Another challenge of this tile-based design is memory latency. If memory isn’t close or accessible enough, all those processors can grind to a halt. Here again, Tilera breaks up its device into easily replicated tiles, each with its own local L1 and L2 cache. Interestingly, even though the memory is local to each tile, it can also be part of a larger shared distributed cache that maintains coherence among all of the sharers. In some scenarios, programmers might want to define an arbitrary number of islands of cache coherence, either cooperating with or ignoring neighboring tiles as necessary.
The overall chip architecture is like a fabric of computing. Identical blocks of logic, memory, and interconnect are replicated in rows and columns to make larger or smaller chips. And like an FPGA or fractal Mandelbrot image, a tiled processor looks the same at any scale. Large or small, it’s programmed the same way. Scalability squared.
Like a quad-core x86 but unlike Cell or NVIDIA chips, the TILE-Gx mesh interconnect works transparently under the hood. Mesh traffic doesn’t need to be massaged manually, nor do transactions need to be hand-tuned to avoid conflicts or arbitration. As central as it is, the mesh is basically invisible, which is the way programmers like it.

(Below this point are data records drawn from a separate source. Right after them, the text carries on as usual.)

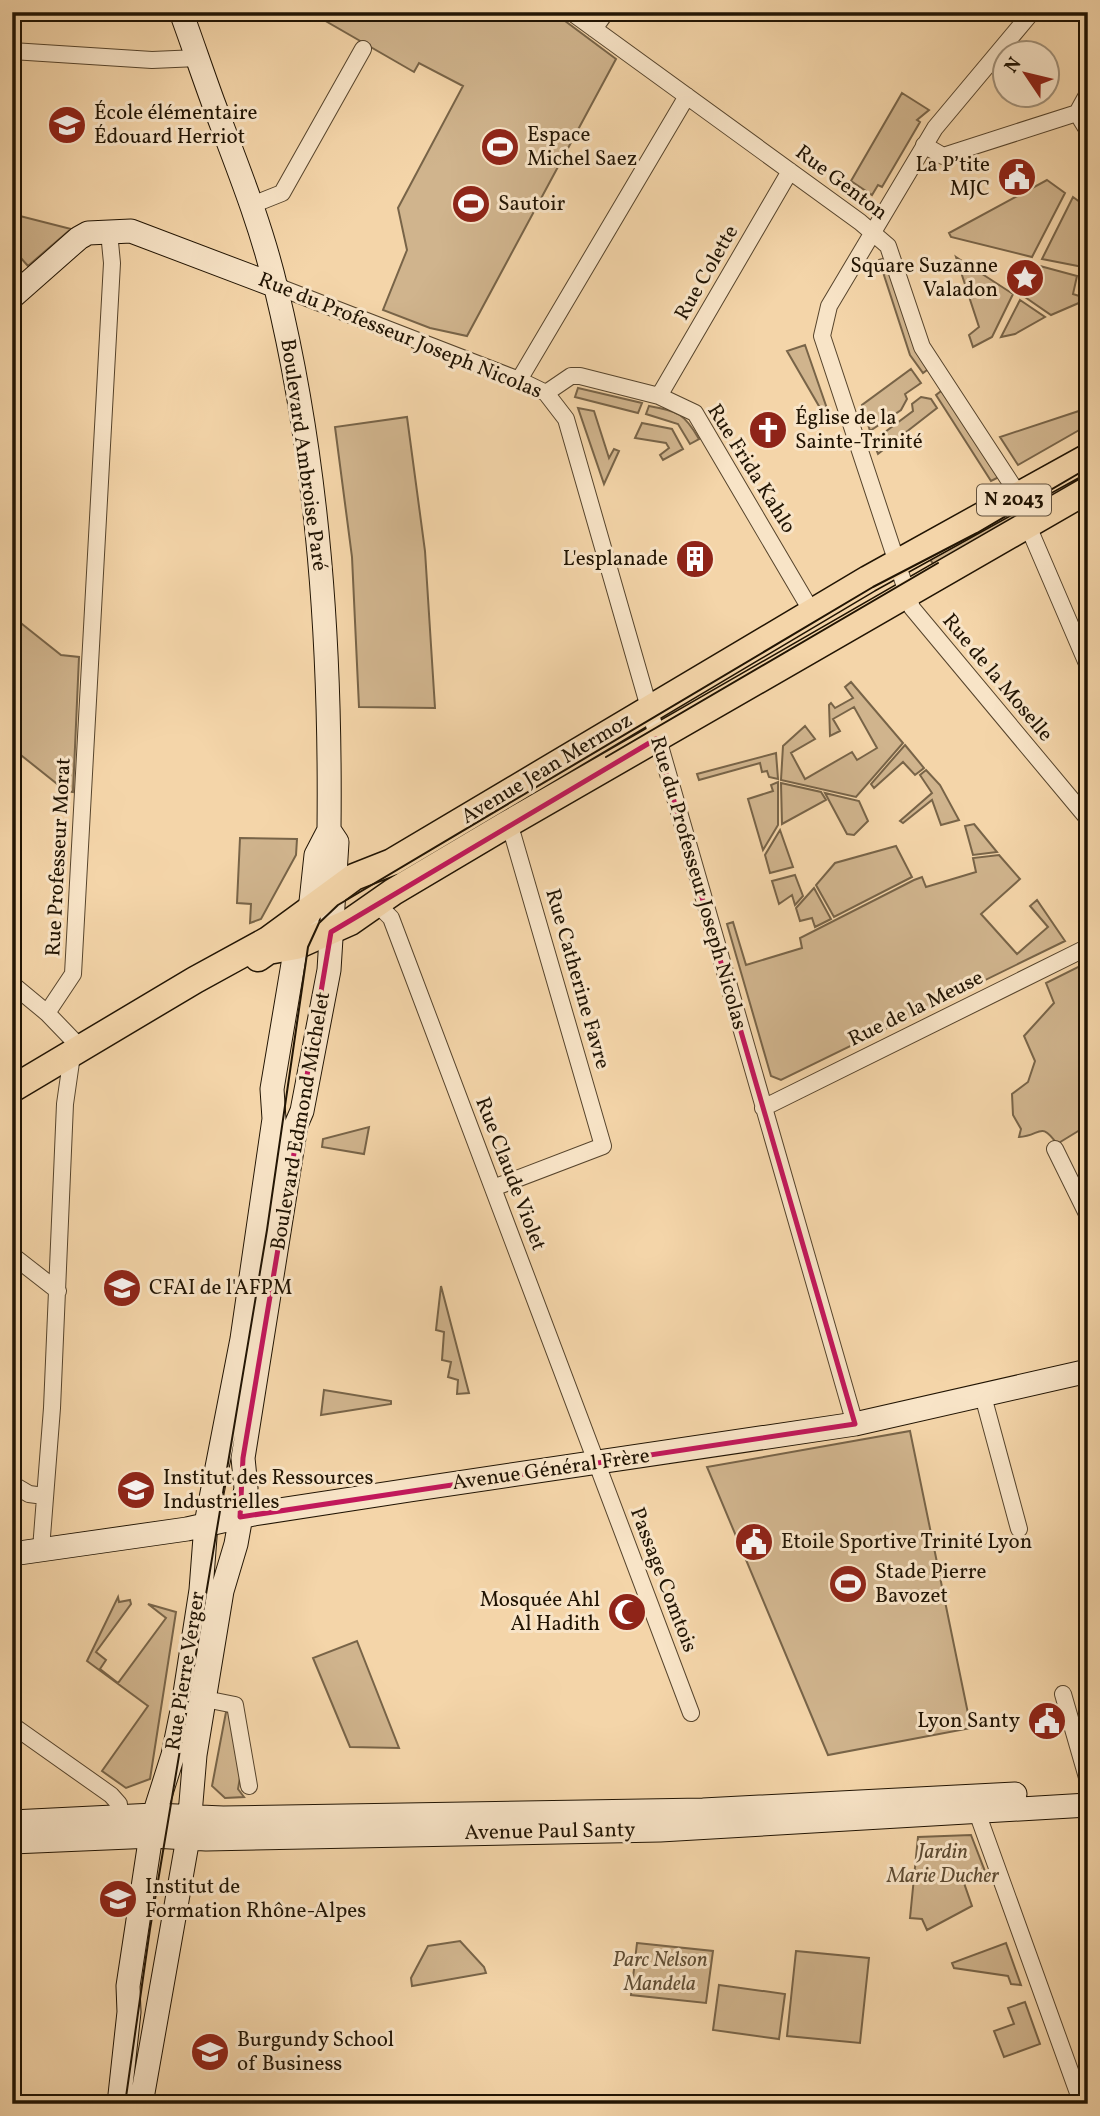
<svg xmlns="http://www.w3.org/2000/svg" width="1100" height="2116" viewBox="0 0 1100 2116" font-family="Vollkorn,serif">
  <style>
    .green { fill: #d0b48d; stroke: #786448; stroke-width: 2 }
    .lines { fill: none; stroke-linecap: round; stroke-linejoin: round }
    .street-casing { stroke: #56442c; stroke-width: 18 }
    .secondary-casing { stroke: #211403; stroke-width: 25 }
    .primary-casing { stroke: #211403; stroke-width: 29 }
    .street { stroke: #f8e4c7; stroke-width: 16 }
    .secondary { stroke: #f8e4c7; stroke-width: 23 }
    .primary { stroke: #f4d5a9; stroke-width: 26 }
    .tram { stroke: #211403; stroke-width: 2 }
    .marked { fill: none; stroke: #c2185b; stroke-width: 5; stroke-linejoin: round }
    .labels { text-anchor: middle; dominant-baseline: central; stroke-width: 6; stroke-linejoin: round; paint-order: stroke }
    .shield { fill: #f8e4c7; stroke: #62523e; stroke-width: 2 }
    .shield-label { font-size: 19px; font-weight: bold; fill: #211403 }
    .poi-label { font-size: 21px; fill: #211403; stroke: #f8e4c7; text-anchor: start }
    .street-label { font-size: 21px; fill: #211403; stroke: #f8e4c7 }
    .park-label { font-size: 21px; font-style: italic; fill: #5e4c33; stroke: #f8e4c7 }
  </style>
  <rect width="100%" height="100%" fill="#f4d5a9"/>
  <filter id="stains"><feTurbulence type="fractalNoise" baseFrequency=".00286" numOctaves="4"/><feColorMatrix values="0 0 0 0 .2 0 0 0 0 .09 0 0 0 0 .02 0 0 0 .5 -.17"/></filter>
  <radialGradient id="worn" r=".72"><stop offset=".6" stop-color="#630" stop-opacity="0"/><stop offset="1" stop-color="#630" stop-opacity=".3"/></radialGradient>
  <path class="green" d="M310,12H553L616,59L467,336L430,328L383,310L407,250L398,208L463,86L419,63L414,72Z
    M902,93L929,110L917,120L920,122L882,187L878,185L872,195L851,181Z
    M1047,180L1065,193L1032,257L951,237L949,233Z
    M1073,197L1088,208V268L1042,259Z
    M12,214L71,229L28,266L12,248Z
    M889,257L931,367L923,373L910,355L879,260Z
    M956,257L1013,294L992,337L973,347L969,335L979,327Z
    M1040,266L1077,276L1073,294L1079,296L1088,292V299L1051,315L1022,295Z
    M1020,300L1045,317L1015,334L1001,337Z
    M805,345L832,423L830,425L787,351Z
    M911,369L921,383L905,394L907,399L901,410L870,431L862,405Z
    M578,388L642,403L638,413L575,397Z
    M945,388L1001,476L991,481L936,395Z
    M921,397L931,399L937,408L878,454L873,441L913,411L912,404Z
    M649,406C679,412 684,413 699,439L690,444L678,424L646,414Z
    M578,408L594,411L609,458L614,449L619,451L604,484Z
    M1088,408V425L1018,465L1000,437Z
    M407,417L425,551L435,708L359,707L352,557L335,427Z
    M642,423L672,429L683,449L663,460L660,455L669,448L666,443L635,438Z
    M1088,465V480L936,568L927,555Z
    M12,616L61,655L79,657L73,792L66,791L12,748Z
    M851,682L903,743L856,797L781,780L783,746L805,726L815,739L791,753L805,779L852,752L857,760L877,748L854,707L833,719L840,731L830,736L829,705L831,703L835,708L853,698L845,687Z
    M905,745L924,768L915,775L903,762L874,788L871,784Z
    M776,753L778,779L769,777L767,771L762,772L760,763L699,780L697,774Z
    M926,770L940,785L959,820L941,825L932,800L903,823L900,821L932,793L920,775Z
    M778,782V825L763,850L748,799L773,791L771,785Z
    M781,783L821,792L826,800L782,824Z
    M825,793L859,801L868,821L854,835L847,834Z
    M974,824L997,852L973,855L965,826Z
    M780,830L793,867L770,873L765,855Z
    M240,838L297,839L296,855L261,919L250,923L251,904L237,903Z
    M896,846L912,877L834,917L816,885L835,863Z
    M999,855L1020,879L981,914L1017,954L1048,927L1030,906L1037,900L1065,941L781,1080L771,1076L727,924L733,922L746,965L802,948L800,938L914,880L922,877L926,887L976,872L973,858Z
    M795,875L803,896L795,905L792,895L779,904L772,881Z
    M814,888L831,919L815,927L812,918L800,921L796,908Z
    M1088,962V1125L1057,1144C1040,1120 1041,1136 1019,1137L1021,1129L1013,1115L1012,1094L1028,1082L1035,1061L1024,1036L1054,1003L1046,983Z
    M369,1127L364,1154L322,1147L323,1139Z
    M441,1286L469,1393L457,1394L458,1380L448,1377L451,1362L442,1360L444,1332L436,1330Z
    M324,1390L391,1401V1404L321,1415Z
    M910,1431L971,1728L828,1755L707,1467Z
    M118,1597L119,1602L130,1600L131,1604L96,1652L106,1660L100,1669L118,1683L166,1618L148,1604L176,1612L150,1779L126,1788L102,1771L148,1706L87,1661Z
    M357,1641L399,1748L350,1747L313,1658Z
    M226,1712H233L241,1772L238,1789L244,1797L225,1798L212,1786Z
    M971,1835L986,1874L964,1883L972,1906L927,1930L922,1919L910,1918L918,1837Z
    M460,1941L484,1967L486,1973L412,1986L411,1978L428,1946Z
    M637,1943L713,1951L706,2003L631,1995Z
    M1006,1943L1021,1985L1011,1984L1008,1976L954,1968L952,1963Z
    M796,1951L869,1958L860,2043L787,2036Z
    M719,1985L785,1994L779,2039L713,2030Z
    M1025,2002L1040,2044L1004,2057L994,2031L1014,2024L1008,2008Z"/>
  <g class="lines">
    <defs>
      <path id="street" d="M571,12L860,222L888,246L922,347L1020,497
        M1032,12L935,128L829,306L822,336L912,608L1088,819
        M594,29L606,12
        M12,51L152,60L198,58
        M1077,113L1088,93
        M1077,113L1088,131
        M924,145L943,156L1077,113
        M252,205L282,193L363,49
        M276,286L519,380L546,393L566,419L855,1424
        M519,380L687,96
        M546,393L571,376H580L659,396L695,413L812,612
        M659,396L790,171
        M1028,526L1088,666
        M377,904L391,918L691,1713
        M12,984L47,1013
        M763,1108L1088,947
        M1055,1149L1088,1216
        M493,1188L603,1146L513,836L506,825
        M12,1255L58,1291
        M983,1396L1019,1529
        M12,1484L29,1494L44,1496
        M41,1549L52,1408L65,1104L74,1041L47,1013L73,974L112,263L109,232
        M1063,1694L1088,1781
        M205,1699L235,1705L249,1786
        M12,1725L111,1795L119,1804V1825
        M974,1804L1082,2104"/>
      <path id="secondary" d="M12,297L79,238L88,233L131,231L276,286
        M12,1554L187,1529L254,1514L410,1490L855,1424L1088,1371
        M12,1822L154,1815L223,1818L703,1810L1015,1794
        M12,1842L153,1836L206,1839L660,1830L1088,1805
        M119,2104L129,2012L128,1986L154,1815L173,1755L183,1706L201,1590L206,1524L242,1339L274,1119L272,1089L296,946L310,911L316,855L329,830
        M141,2104L188,1838L195,1755L222,1591L236,1544L246,1488L243,1458L296,1125L302,1111L329,970L337,842L329,830C331,648 319,465 276,288C261,224 236,163 213,102C202,72 192,42 181,12"/>
      <path id="primary" d="M258,958L268,951L296,946L350,922L393,892L506,825L1088,490
        M12,1089L195,980L268,940L354,877L392,862L868,579L1088,457"/>
    </defs>
    <use href="#street" class="street-casing"/>
    <use href="#secondary" class="secondary-casing"/>
    <use href="#primary" class="primary-casing"/>
    <use href="#street" class="street"/>
    <use href="#secondary" class="secondary"/>
    <use href="#primary" class="primary"/>
    <path class="tram" d="M606,757L938,563
      M125,2104L150,1929L267,1230L308,947L319,923L338,905L873,587L977,533L1088,468"/>
  </g>
  <path class="marked" d="M656,739L855,1424L240,1517L243,1458L331,932Z"/>
  <defs>
    <symbol id="school-disc" viewBox="-11 -11 22 22"><circle r="9.5" fill="#8f2418" stroke="#f8e4c7"/><path d="M0-5L7-2L0 1L-7-2ZM-4 1L0 2.5L4 1V4Q0 6-4 4Z" fill="#fff"/></symbol>
    <symbol id="stadium-disc" viewBox="-11 -11 22 22"><circle r="9.5" fill="#8f2418" stroke="#f8e4c7"/><path d="M0-5a6.5 5 0 1 0 0 10a6.5 5 0 1 0 0-10ZM-3.5-1.8h7v3.6h-7Z" fill="#fff"/></symbol>
    <symbol id="civic-disc" viewBox="-11 -11 22 22"><circle r="9.5" fill="#8f2418" stroke="#f8e4c7"/><path d="M-.6-6.5H3V-4.5H.6V-3L4-1V1h2V6H-6V1h2V-1L-.6-3ZM-1.2 2.5V6h2.4V2.5Z" fill="#fff"/></symbol>
    <symbol id="sight-disc" viewBox="-11 -11 22 22"><circle r="9.5" fill="#8f2418" stroke="#f8e4c7"/><path d="M0-6L1.8-2.2L6-1.7L2.9 1.2L3.7 5.4L0 3.3L-3.7 5.4L-2.9 1.2L-6-1.7L-1.8-2.2Z" fill="#fff"/></symbol>
    <symbol id="church-disc" viewBox="-11 -11 22 22"><circle r="9.5" fill="#8f2418" stroke="#f8e4c7"/><path d="M-1.2-6h2.4v3.5h3.3v2.4h-3.3V6h-2.4V-.1h-3.3v-2.4h3.3Z" fill="#fff"/></symbol>
    <symbol id="building-disc" viewBox="-11 -11 22 22"><circle r="9.5" fill="#8f2418" stroke="#f8e4c7"/><path d="M-4-6H4V6H1V3H-1V6H-4ZM-2.5-4.3h1.7v1.8h-1.7ZM.8-4.3h1.7v1.8H.8ZM-2.5-1h1.7V.8h-1.7ZM.8-1h1.7V.8H.8Z" fill="#fff"/></symbol>
    <symbol id="university-disc" viewBox="-11 -11 22 22"><circle r="9.5" fill="#8f2418" stroke="#f8e4c7"/><path d="M0-5L7-2L0 1L-7-2ZM-4 1L0 2.5L4 1V4Q0 6-4 4Z" fill="#fff"/></symbol>
    <symbol id="mosque-disc" viewBox="-11 -11 22 22"><circle r="9.5" fill="#8f2418" stroke="#f8e4c7"/><path d="M3.5-4.9A6 6 0 1 0 3.5 4.9A5 5 0 1 1 3.5-4.9Z" fill="#fff"/></symbol>
  </defs>
  <g fill-rule="evenodd">
    <use href="#school-disc" x="45" y="103" width="44" height="44"/>
    <use href="#stadium-disc" x="478" y="125" width="44" height="44"/>
    <use href="#civic-disc" x="995" y="155" width="44" height="44"/>
    <use href="#stadium-disc" x="449" y="182" width="44" height="44"/>
    <use href="#sight-disc" x="1003" y="256" width="44" height="44"/>
    <use href="#church-disc" x="746" y="408" width="44" height="44"/>
    <use href="#building-disc" x="673" y="537" width="44" height="44"/>
    <use href="#university-disc" x="100" y="1266" width="44" height="44"/>
    <use href="#university-disc" x="114" y="1468" width="44" height="44"/>
    <use href="#civic-disc" x="732" y="1520" width="44" height="44"/>
    <use href="#stadium-disc" x="826" y="1562" width="44" height="44"/>
    <use href="#mosque-disc" x="605" y="1590" width="44" height="44"/>
    <use href="#civic-disc" x="1025" y="1699" width="44" height="44"/>
    <use href="#university-disc" x="96" y="1877" width="44" height="44"/>
    <use href="#university-disc" x="188" y="2030" width="44" height="44"/>
  </g>
  <g class="labels">
    <rect class="shield" x="977" y="484.5" width="74" height="31" rx="5"/>
    <g class="shield-label">
      <text x="1014" y="500">N 2043</text>
    </g>
    <g class="poi-label">
      <text x="94" y="113">École élémentaire<tspan x="94" dy="24">Édouard Herriot</tspan></text>
      <text x="527" y="135">Espace<tspan x="527" dy="24">Michel Saez</tspan></text>
      <text x="990" y="165" text-anchor="end">La P’tite<tspan x="990" dy="24">MJC</tspan></text>
      <text x="498" y="204">Sautoir</text>
      <text x="998" y="266" text-anchor="end">Square Suzanne<tspan x="998" dy="24">Valadon</tspan></text>
      <text x="795" y="418">Église de la<tspan x="795" dy="24">Sainte-Trinité</tspan></text>
      <text x="668" y="559" text-anchor="end">L'esplanade</text>
      <text x="149" y="1288">CFAI de l'AFPM</text>
      <text x="163" y="1478">Institut des Ressources<tspan x="163" dy="24">Industrielles</tspan></text>
      <text x="781" y="1542">Etoile Sportive Trinité Lyon</text>
      <text x="875" y="1572">Stade Pierre<tspan x="875" dy="24">Bavozet</tspan></text>
      <text x="600" y="1600" text-anchor="end">Mosquée Ahl<tspan x="600" dy="24">Al Hadith</tspan></text>
      <text x="1020" y="1721" text-anchor="end">Lyon Santy</text>
      <text x="145" y="1887">Institut de<tspan x="145" dy="24">Formation Rhône-Alpes</tspan></text>
      <text x="237" y="2040">Burgundy School<tspan x="237" dy="24">of Business</tspan></text>
    </g>
    <g class="street-label">
      <text transform="translate(841 183) rotate(37)">Rue Genton</text>
      <text transform="translate(707 273) rotate(-60)">Rue Colette</text>
      <text transform="translate(400 336) rotate(22)">Rue du Professeur Joseph Nicolas</text>
      <text transform="translate(303 455) rotate(82)">Boulevard Ambroise Paré</text>
      <text transform="translate(751 469) rotate(58)">Rue Frida Kahlo</text>
      <text transform="translate(997 678) rotate(50)">Rue de la Moselle</text>
      <text transform="translate(547 769) rotate(-31)">Avenue Jean Mermoz</text>
      <text transform="translate(59 857) rotate(-87)">Rue Professeur Morat</text>
      <text transform="translate(698 883) rotate(74)">Rue du Professeur Joseph Nicolas</text>
      <text transform="translate(577 979) rotate(74)">Rue Catherine Favre</text>
      <text transform="translate(916 1009) rotate(-26)">Rue de la Meuse</text>
      <text transform="translate(301 1121) rotate(-80)">Boulevard Edmond Michelet</text>
      <text transform="translate(510 1174) rotate(69)">Rue Claude Violet</text>
      <text transform="translate(551 1470) rotate(-8)">Avenue Général Frère</text>
      <text transform="translate(663 1580) rotate(69)">Passage Comtois</text>
      <text transform="translate(186 1671) rotate(-81)">Rue Pierre Verger</text>
      <text transform="translate(550 1832) rotate(-1)">Avenue Paul Santy</text>
    </g>
    <g class="park-label">
      <text x="943" y="1852">Jardin<tspan x="943" dy="24">Marie Ducher</tspan></text>
      <text x="660" y="1960">Parc Nelson<tspan x="660" dy="24">Mandela</tspan></text>
    </g>
  </g>
  <rect width="1100" height="2116" fill="none" stroke="#f4d5a9" stroke-width="42"/>
  <rect x="14" y="14" width="1072" height="2088" fill="none" stroke="#211403" stroke-width="3.5"/>
  <rect x="21" y="21" width="1058" height="2074" fill="none" stroke="#211403" stroke-width="2"/>
  <g transform="translate(1026 74) rotate(305)"><circle r="33" fill="#f8e4c7" stroke="#a29179" stroke-width="2"/>
  <path d="M0-5L12 26L0 18L-12 26Z" fill="#8f2418"/>
  <text y="-10" font-size="19" font-weight="bold" text-anchor="middle" fill="#211403">N</text>
  </g>
  <rect width="100%" height="100%" filter="url(#stains)"/>
  <rect width="100%" height="100%" fill="url(#worn)"/>
</svg>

Scalability ultimately wins
As with most ecosystems, many different kinds of processors will survive. Some will thrive, while others will barely eke out a living in some specific niche. Outside forces will cull the herd, as has happened with graphics and network processors, winnowing those that don’t fit the current environment.
For the past few decades, scalability and programmability have been the keys. Developers want a chip they can understand and stick with for successive generations. They want a roadmap for growth, both up and down the price/performance scale. And making it really, really fast doesn’t hurt, either.